Hypothesis

The selective autophagy hierarchy in neurons is not static; it is driven by temporally ordered pulses of gut‑derived metabolites that act as checkpoint signals. When the pulse sequence is disrupted—by altered timing, amplitude, or ratio of SCFAs versus tryptophan derivatives—neurons mis‑prioritize organelle clearance, leading to premature accumulation of damaged mitochondria or protein aggregates and accelerating age‑related decline.

Mechanistic Basis

1. Metabolite pulse encoding – SCFAs (acetate, propionate, butyrate) peak during fasting phases and activate AMPK, biasing autophagy toward mitophagy and lipophagy. Tryptophan‑derived indoles rise after feeding and stimulate mTORC1 inhibition via TFEB nuclear translocation, favoring aggrephagy and synucleinphagy. The natural circadian feeding‑fasting cycle creates a repeating SCFA‑tryptophan pattern that neurons interpret as a "what to eat first" signal.
2. Checkpoint integration – Neuronal AMPK and mTORC1 converge on the ULK1 complex, which assigns cargo receptors (e.g., BNIP3 for mitochondria, p62/SQSTM1 for aggregates) based on the prevailing metabolite signal. This creates a hierarchy: SCFA‑high → mitophagy first; tryptophan‑high → aggrephagy second.
3. Failure mode – Chronic low‑SCFA/high‑tryptophan (as seen in Western diets) keeps mTORC1 partially active, suppressing the early mitophagy window. Mitochondria escape clearance, ROS rises, and secondary damage overwhelms later aggrephagy capacity.
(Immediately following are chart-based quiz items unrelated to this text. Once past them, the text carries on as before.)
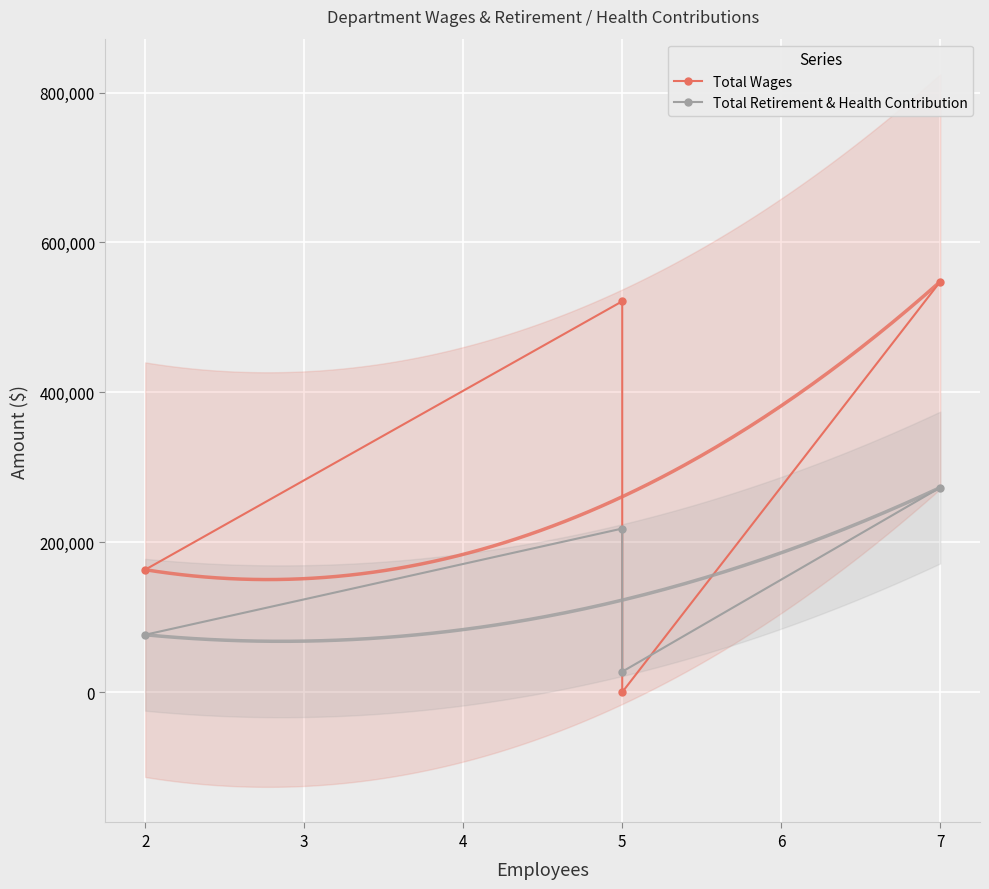

True or false: Total Retirement & Health Contribution and Total Wages intersect in this chart.

True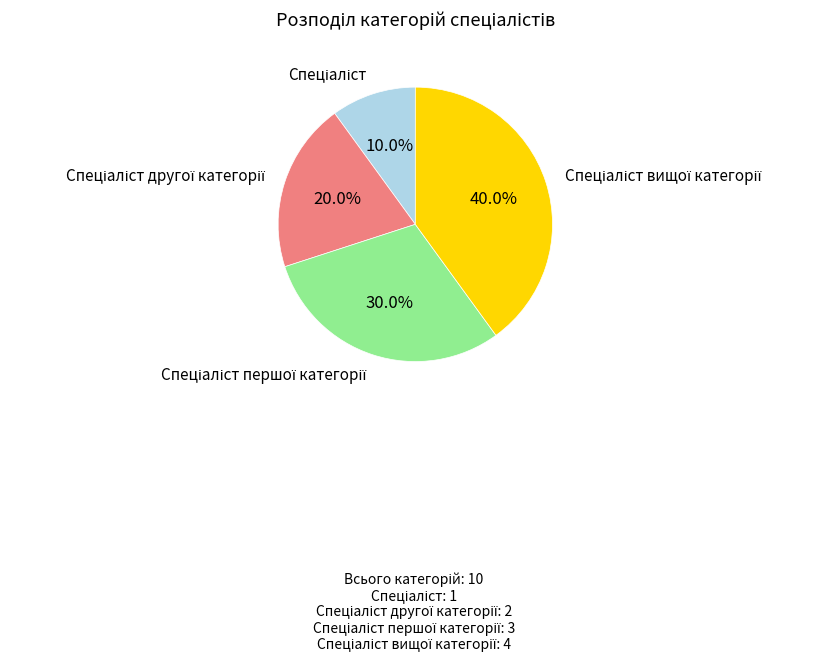

Is there any slice that represents more than half of the pie?

No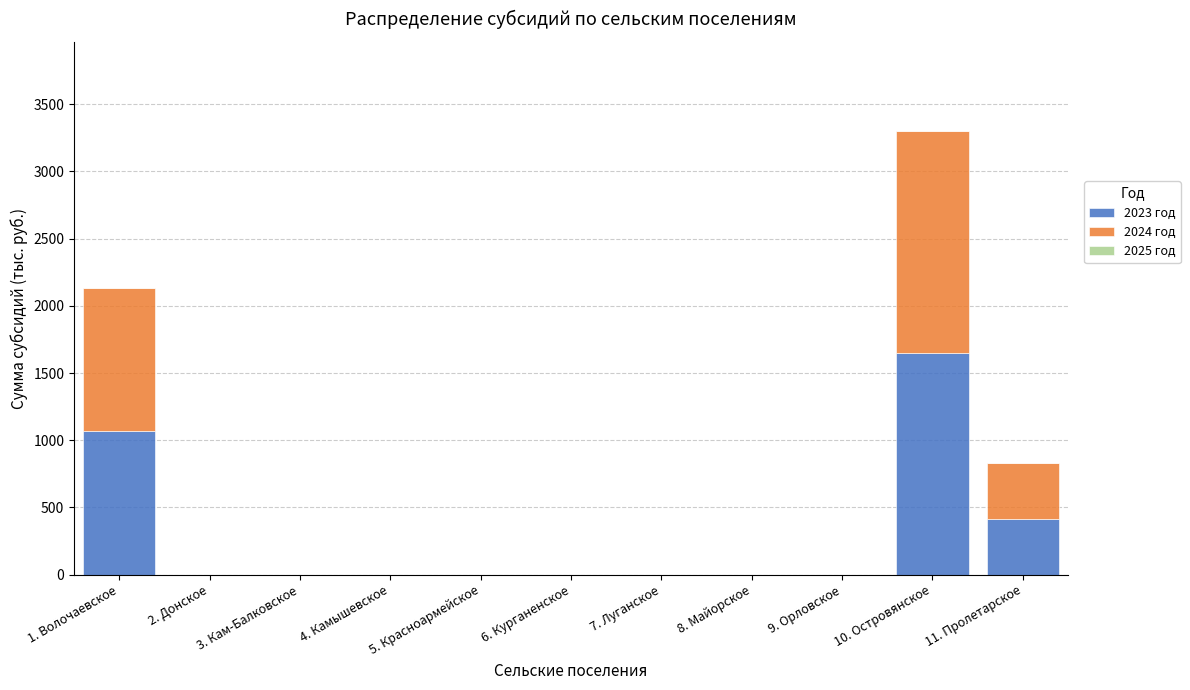

At which category is the sum across all series the highest?

10. Островянское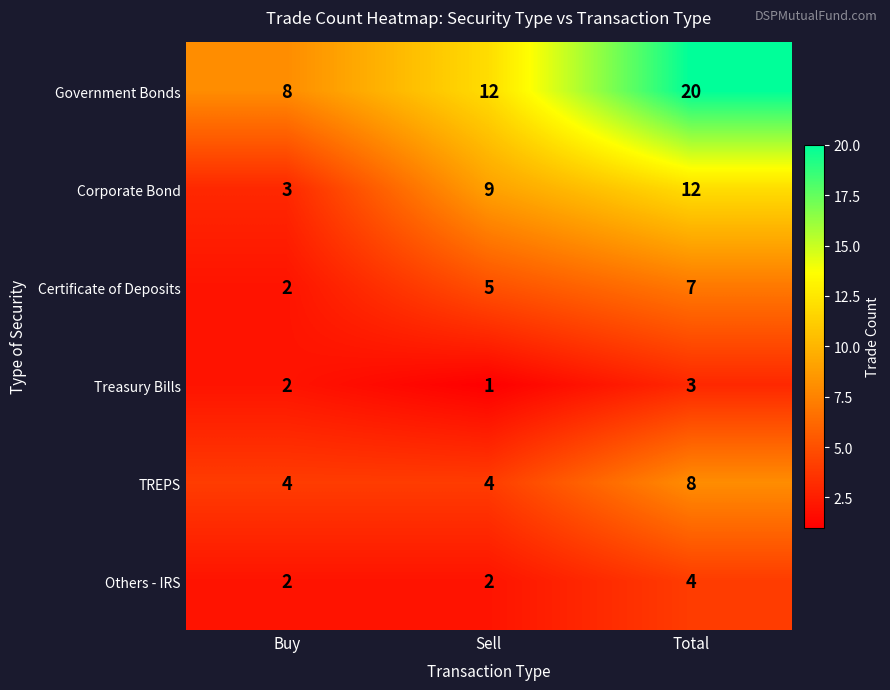

Rank the series at Total from lowest to highest value.

Treasury Bills, Others - IRS, Certificate of Deposits, TREPS, Corporate Bond, Government Bonds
Conversely, intermittent SCFA spikes without tryptophan dampen aggrephagy, allowing α‑synuclein or amyloid‑β to accumulate.

Testable Predictions

• Disrupting the temporal order of metabolite administration (e.g., giving SCFAs during the fed state) will invert the autophagy substrate preference in cultured neurons, measurable by increased mitochondrial mass and decreased p62/SQSTM1 puncta.
• Mice fed a diet that flattens the SCFA‑tryptophan circadian amplitude will show earlier onset of mitochondrial ROS markers and later onset of aggregate pathology compared with controls on a matched‑calorie diet preserving the natural pulse.
• Restoring the pulse pattern via timed prebiotic/probiotic supplementation will rescue both mitophagy and aggrephagy fluxes and extend healthspan in aged mice, even if total metabolite exposure remains unchanged.

Experimental Design

1. In vitro – Differentiate human iPSC‑derived neurons; treat with SCFA or indole pulses in either physiological order (SCFA→indole) or reversed order. Measure mitophagy (mt‑Keima assay) and aggrephagy (GFP‑LC3‑α‑synuclein clearance) at 4‑h intervals.
2. In vivo – Use C57BL/6J mice assigned to three groups: (a) control chow with natural feeding rhythm, (b) chow supplemented with butyrate in the drinking water continuously (flattened SCFA pulse), (c) chow with timed butyrate bolus only during the dark phase (restored pulse). Monitor fecal metabolites, neuronal mitophagy (TOM20‑LC3 colocalization), hippocampal p62 accumulation, and behavioral aging markers over 12 months.
3. Readouts – Western blot for phospho‑AMPK, phospho‑mTOR, LC3‑II/I, p62; immunofluorescence for mitochondrial mass (MitoTracker) and aggregate load (ThioS); fecal SCFA and indole quantification via GC‑MS.

If the hypothesis holds, reversing the metabolite pulse will selectively impair the corresponding autophagy subtype, and reinstating the natural pulse will rescue both, confirming that timing—not mere presence—of gut signals encodes the autophagy hierarchy.